If democracy is a free for some system under the ‘law’ that allows the government and its functionaries to fatten themselves at the expense of the population, then a demon is being created that could be slaughtered sooner or later.

Imagine, well-placed public servants in one office alone, spending US50, 000 to purchase 3 simple cameras from China. Imagine several government officials refusing to make their financial documents public. And imagine senators announcing their opposition to forestall any attempt in making the stealing of public money a criminal offense with direct imprisonment.

In one rather lucrative state agency, the agency’s head is the sole signatory checks. Would it therefore be wrong to conclude that the money is her personal account, available to her at any time without counter-checks?

All this is with reports that legislators are bent in hiking their salaries and benefits again, even if they are amongst the highest paid on the African continent. That legislators have vowed to oppose tough anticorruption laws is understandable.

And that the rush for membership in the legislature has intensified is obvious because once there, money. A lot of money is assured along with benefits.

But not everyone will get a seat in the legislature. So the poverty scale will go up in the coming years because all in government are not aiming at service, but personal benefits at the expense of the poor. They collect taxes on their behalf, handle national resources in their name, and decide how to spend the money without questions.

To get a graphic picture of the unbalance, the fiscal budget is a hand–to-mouth document for the government and its officials because 80% of it is recurrent, which means money spent on the government and its officials, while 20% is long-term, which suggests projects for redevelopments. Even in the latter, the kickbacks may as well go to recurrent.

What makes democracy within the African contest unattractive is its corruptibility. But the danger is that there are no exceptions, since all those who serve in government during various periods resort to the same schemes. They know no other, and attempts to impose anything fundamentally different will face resistance with risks to stability. This explains the re-hiring of well known past corrupt officials or those with horrible human rights records, for fears that they could cause trouble. And since those at the helm are operating on the same platform, such fears are logical. 

This presents a question whether drastic reforms needed to enhance the performance of the state and cut down the unnecessary and growing fat can be done within the framework of ‘democracy’ as it is?

As the Pakistani charity leader suggested, the answer is an absolute no for various reasons.

Most players, if not all, in the ‘democracy’ have intrinsic and similar interests, and that is to preserve their personal benefits.
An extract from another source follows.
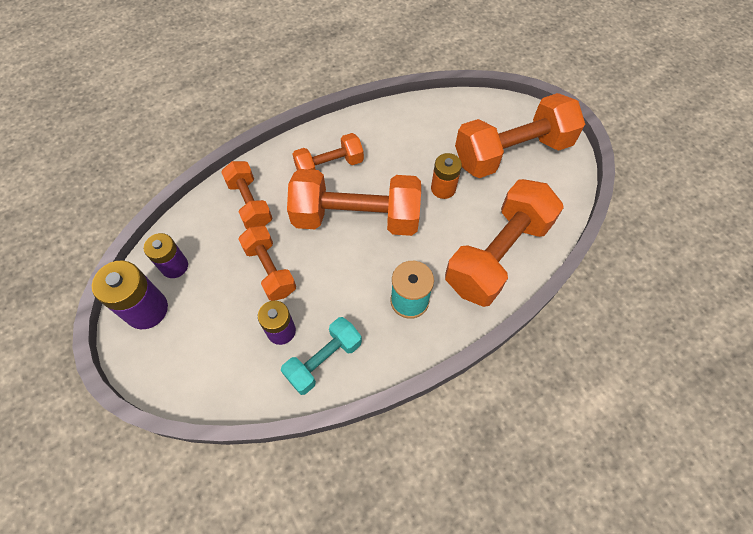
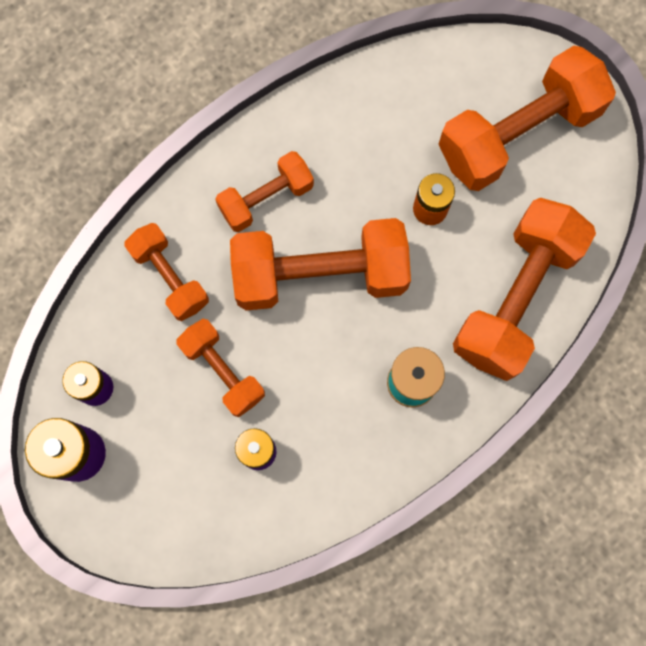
camera: 10 degrees left, 15 degrees up
turquoise dumbbell [281,317,362,395] -> none

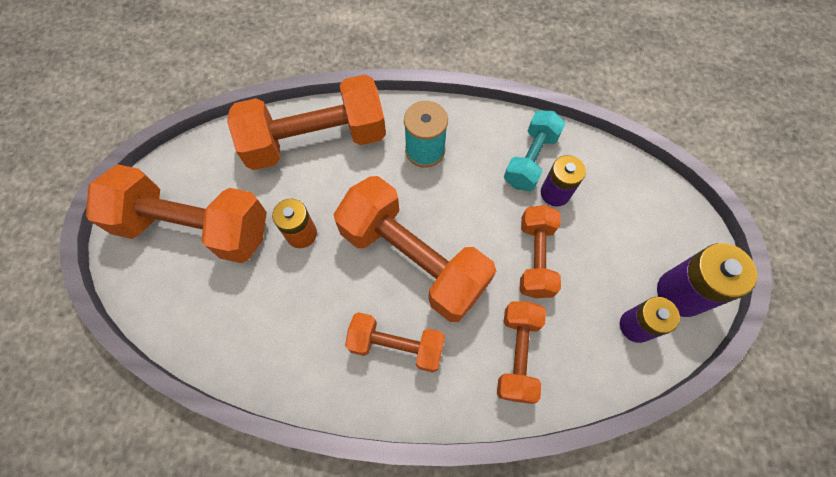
camera: 135 degrees left, 10 degrees down
none -> turquoise dumbbell [504,110,566,191]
Thus when a senator emphatically vowed that an anticorruption bill would not be passed as long as he and his colleagues are senators, he was presenting a position of honesty.

But even where laws are passed, implementing them presents the test. For example, the President has released a bulky Code of Conduct for public servants under the Executive. The test now is to implement it, and implementing it would encompass all the brothers, sisters, in-laws, nephews, cousins, uncles, etc. of high-ranking government officials stuffed in the government with high benefits beyond the public’s rights to know.

In this ‘democracy’ any suggestion of halting the rising salaries and benefits of legislators will encounter resistance, since the legislature must approve the budget.

Thus with the level of incompetence, corruption and greed, it is difficult to see how reforms can be carried out. In this, the poor will be the sacrificial lambs until there is a serious schism for the system to be recycled. But even the poor, placed in charge, will have no new model. It is an endangered society.